Pakar Pemilu Titi Anggraini dalam program Real Talk with Uni Lubis, Rabu (27/3/2024). (IDN Times/Aldila Muharma)
Selain karena partai politik ingin memastikan kemenangan, Titi menjelaskan, peningkatan calon tunggal pada Pilkada karena makin banyaknya hambatan untuk berkontestasi.
"Makin ke sini, makin banyak hambatan untuk ikut kontestasi, mendapatkan tiket pencalonan atau disebut juga dengan barrier to entry, berupa makin beratnya syarat pencalonan, baik jalur perseorangan maupun partai politik," katanya.

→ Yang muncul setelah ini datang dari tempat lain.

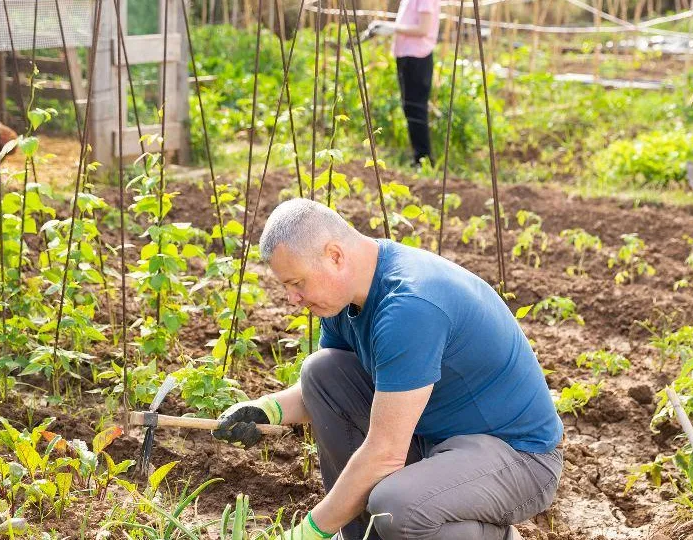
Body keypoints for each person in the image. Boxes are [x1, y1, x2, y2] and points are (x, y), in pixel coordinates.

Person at [213, 198, 563, 540]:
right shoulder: (347, 297)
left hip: (518, 457)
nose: (293, 298)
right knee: (322, 371)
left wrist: (307, 533)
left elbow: (385, 453)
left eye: (297, 283)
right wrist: (266, 409)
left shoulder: (408, 306)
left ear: (335, 256)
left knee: (396, 507)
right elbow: (327, 392)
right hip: (434, 437)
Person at [365, 0, 441, 167]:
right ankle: (419, 158)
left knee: (416, 108)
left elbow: (423, 29)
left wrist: (393, 28)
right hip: (407, 55)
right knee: (411, 108)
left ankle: (423, 160)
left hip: (417, 57)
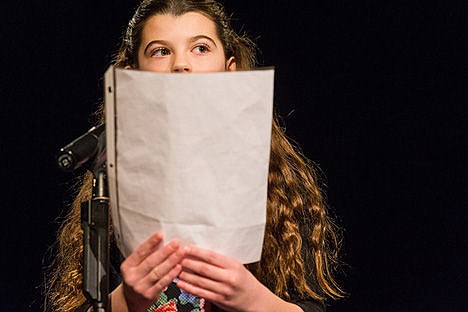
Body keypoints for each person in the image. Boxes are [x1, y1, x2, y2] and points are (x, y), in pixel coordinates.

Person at [44, 1, 345, 311]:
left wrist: (254, 300)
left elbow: (311, 303)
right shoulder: (108, 184)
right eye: (161, 51)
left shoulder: (277, 178)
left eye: (200, 48)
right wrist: (125, 301)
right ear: (133, 75)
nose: (181, 64)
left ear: (230, 70)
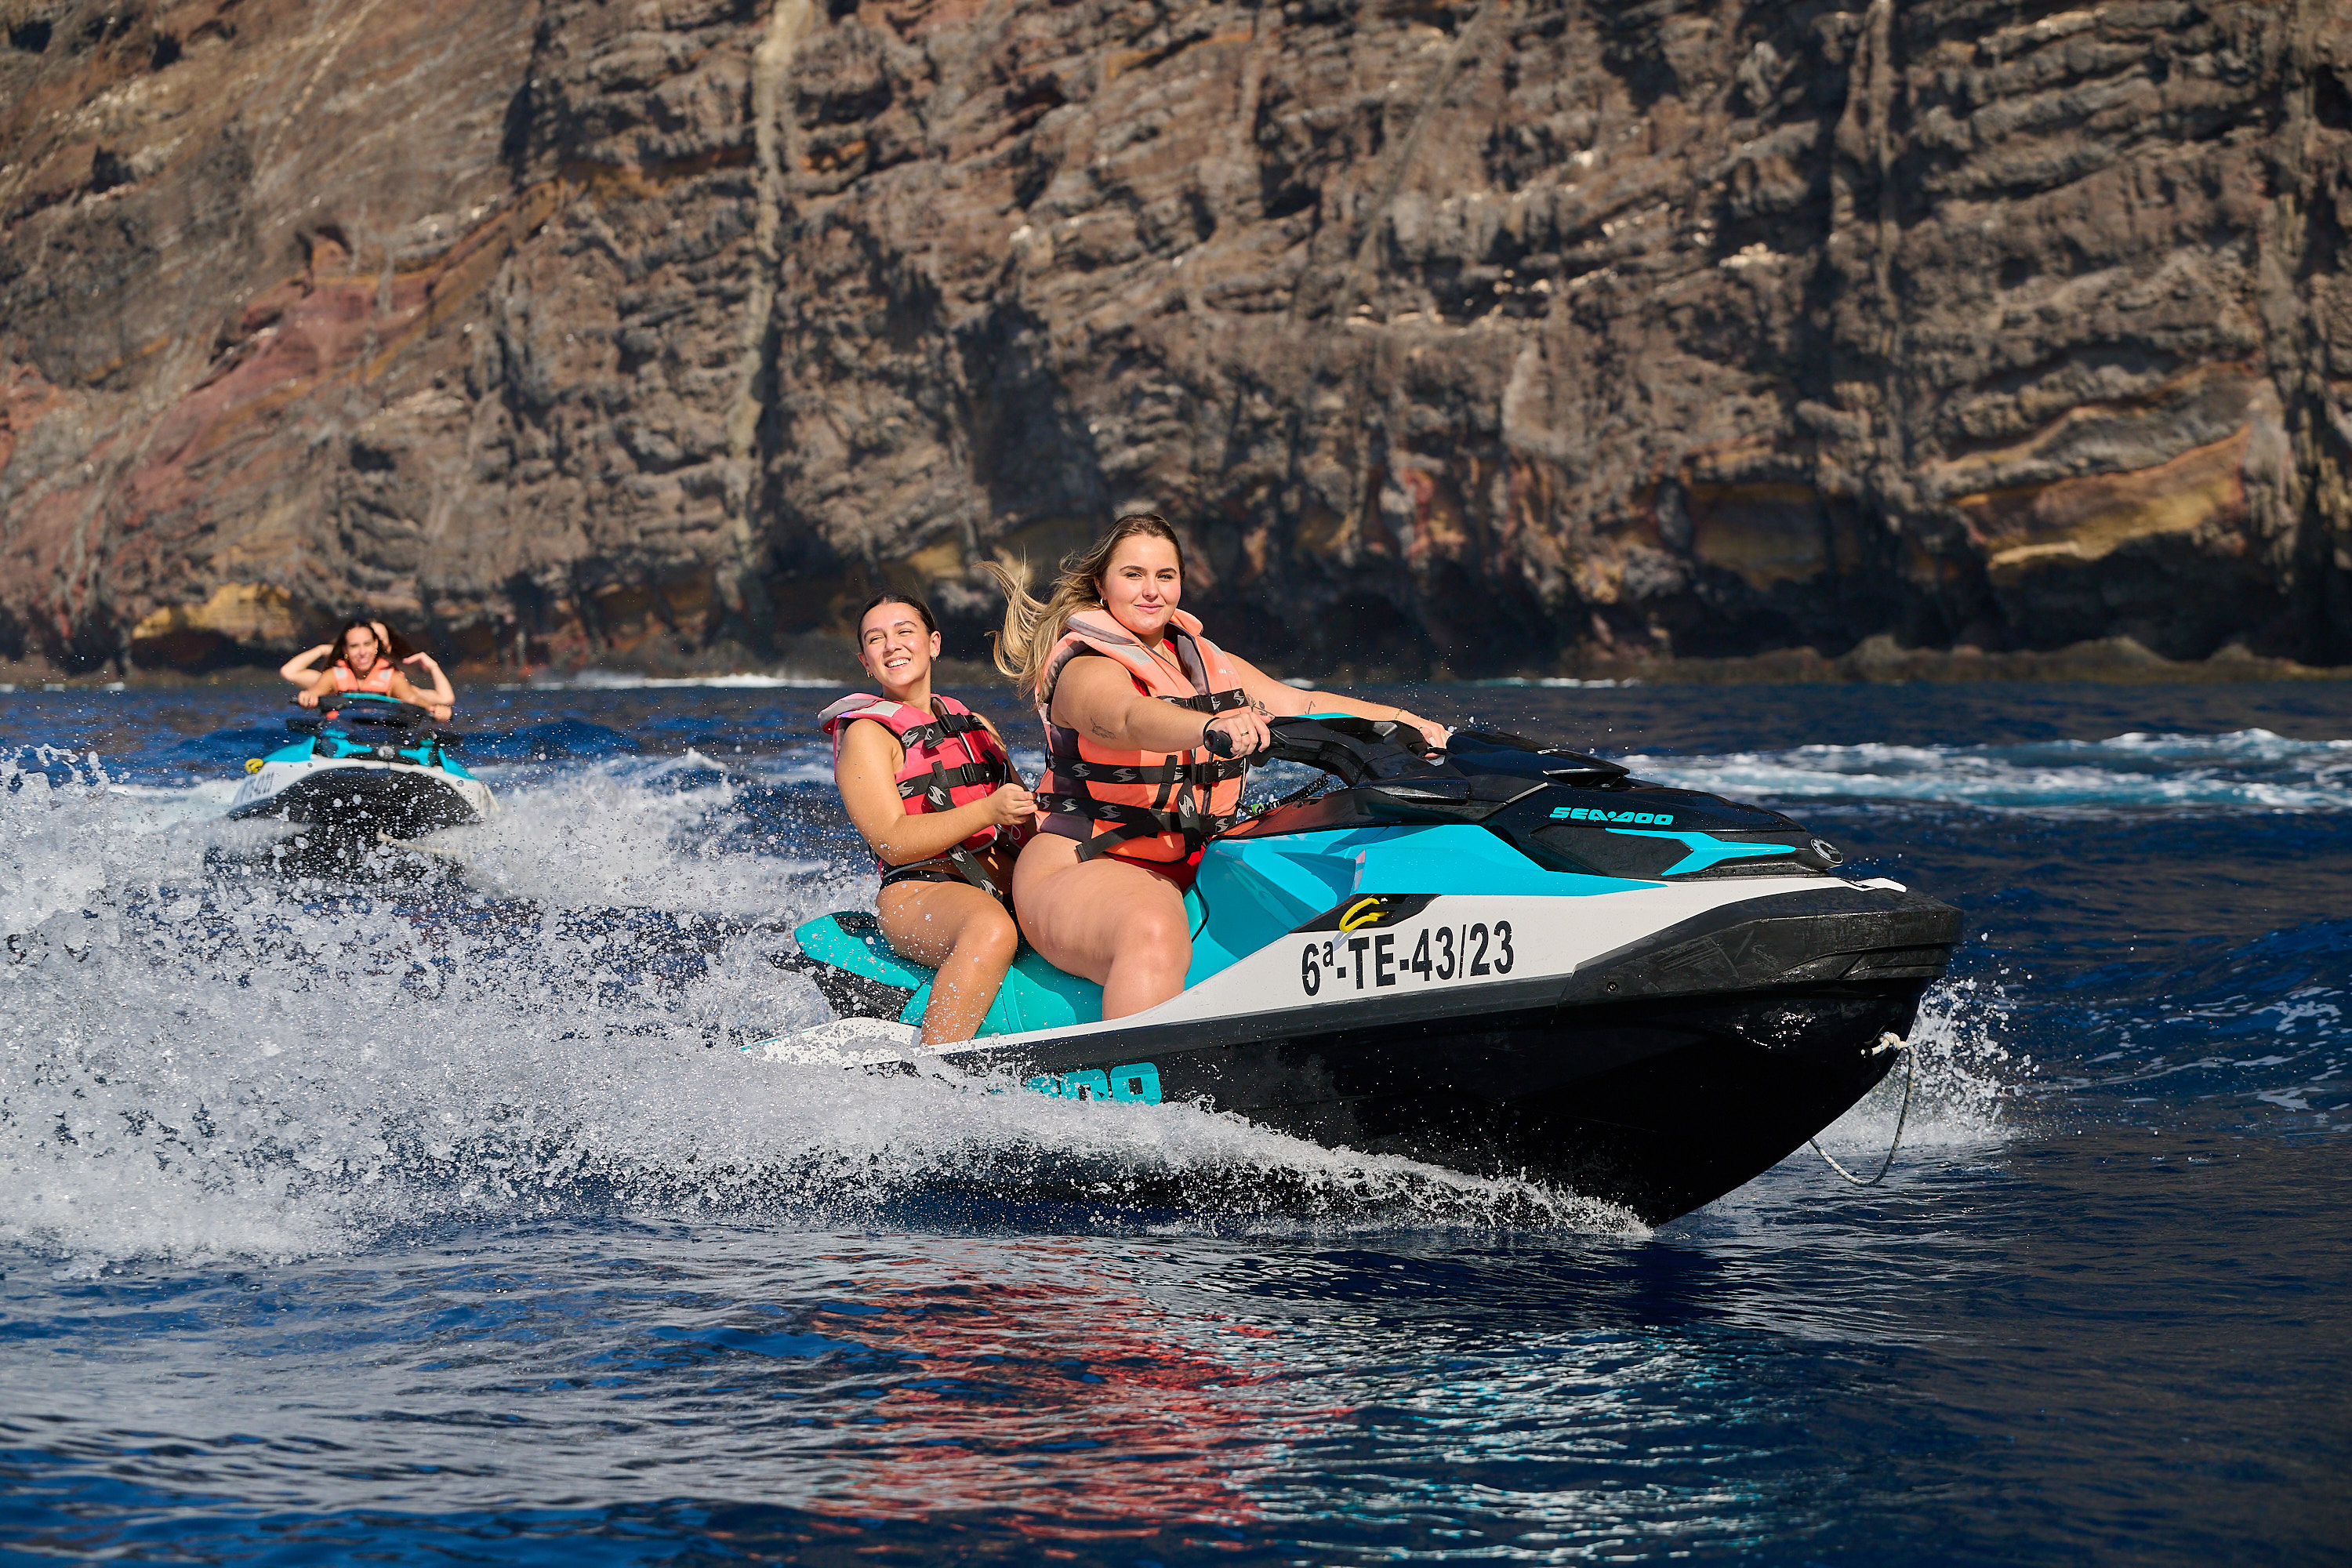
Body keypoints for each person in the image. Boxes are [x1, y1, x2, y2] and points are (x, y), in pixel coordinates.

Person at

Dahulu syarat menjadi calon perseorangan itu, kata Titi, pada rentang antara 3 persen dan 6,5 persen. Namun, kini mencapai 6,5-10 persen.
Lalu berikut juga untuk calon dari partai politik makin berat persyaratan koalisi pencalonannya. Harus punya 20 persen kursi atau 25 persen suara sah hasil pemilu DPRD terakhir. Sebelumnya, syarat pencalonan itu hanya 15 persen kursi atau 15 persen suara sah pemilu DPRD.
Selain itu, Titi melanjutkan, calon tunggal meningkat karena adanya hegemoni kekuatan petahana.
"Jadi, petahana yang sangat kuat, lalu juga didorong oleh mesin politik yang dimiliki membuat kemudian kecenderungan calon tunggal meningkat karena lebih dari 80 persen calon tunggal. Dari 53 calon tunggal sejak 2015 sampai 2020 itu adalah petahana," katanya.